The school board cut short public comments after the crowd erupted in support following an “impassioned” address from former state Sen. Dick Black, with more than 200 people still slated to speak, according to the lawsuit.

With chants of “shame on you” raining down, school board members adjourned the meeting but members of the public remained in the room and began an impromptu process of allowing speakers who were scheduled to address the board to do so to the crowd, the lawsuit and videos show.

Then an altercation broke out to the side of the school board meeting room and Mr. Ziegler announced participants were now involved in an “unlawful” meeting and they would be arrested if they did not leave, according to the suit.

Another Loudoun County parent, Jon Tigges, objected to Mr. Ziegler’s ruling on First Amendment grounds and eventually he, like Mr. Smith, was arrested and the room cleared.

The school board then “resumed the public meeting without members of the public present, and without inviting members of the public back into the public meeting room,” the lawsuit said. “No further opportunity was provided for any member of the community to be present for the initially public meeting.”

____

Parts of the exercise:
[1] Summarize the school board passage in two sentences.
[2] From the school board passage, extract the words starting at "With chants of" and ending at "the room cleared.".
Rely only on the school board passage.

Given material:
____

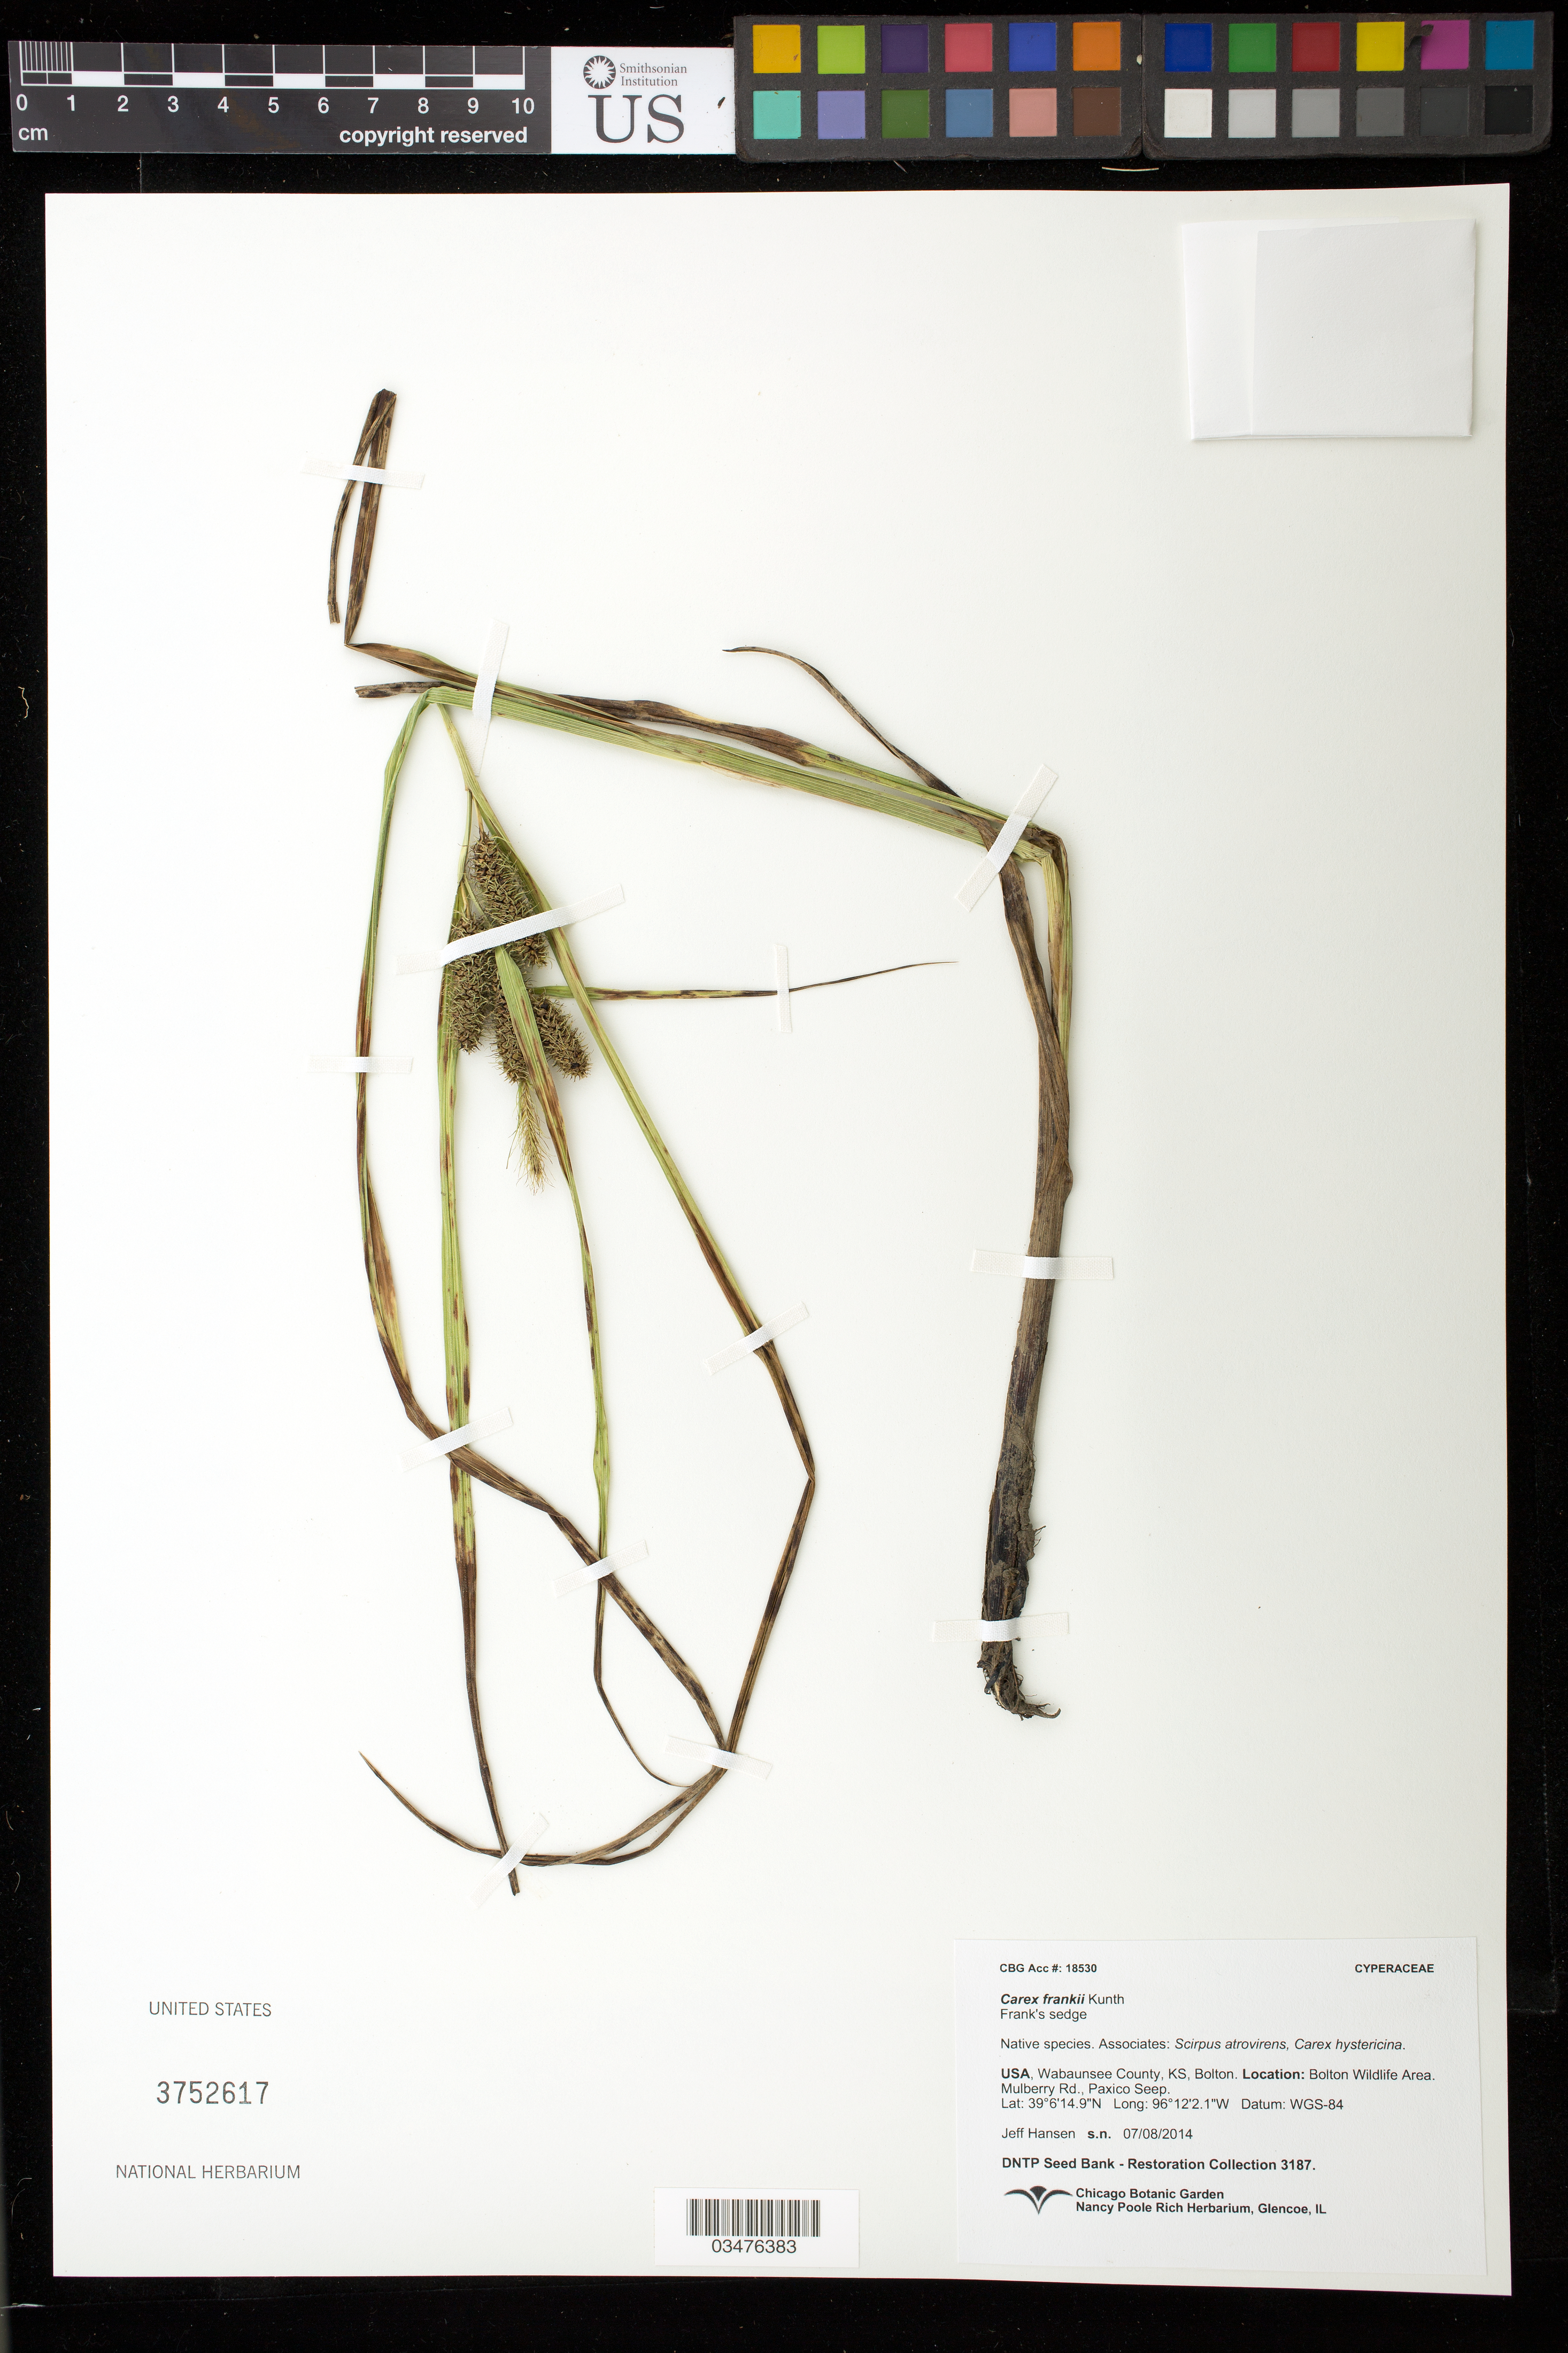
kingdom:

____

Final answers:
[1] According to a lawsuit, the school board cut short public comments after the crowd erupted in support of former state Sen. Dick Black's address, and after the board adjourned, members of the public stayed in the room and let scheduled speakers address the crowd. After an altercation broke out, Mr. Ziegler declared the gathering an unlawful meeting, Jon Tigges and Mr. Smith were arrested, the room was cleared, and the board resumed the public meeting without the public present.

[2]
With chants of “shame on you” raining down, school board members adjourned the meeting but members of the public remained in the room and began an impromptu process of allowing speakers who were scheduled to address the board to do so to the crowd, the lawsuit and videos show.

Then an altercation broke out to the side of the school board meeting room and Mr. Ziegler announced participants were now involved in an “unlawful” meeting and they would be arrested if they did not leave, according to the suit.

Another Loudoun County parent, Jon Tigges, objected to Mr. Ziegler’s ruling on First Amendment grounds and eventually he, like Mr. Smith, was arrested and the room cleared.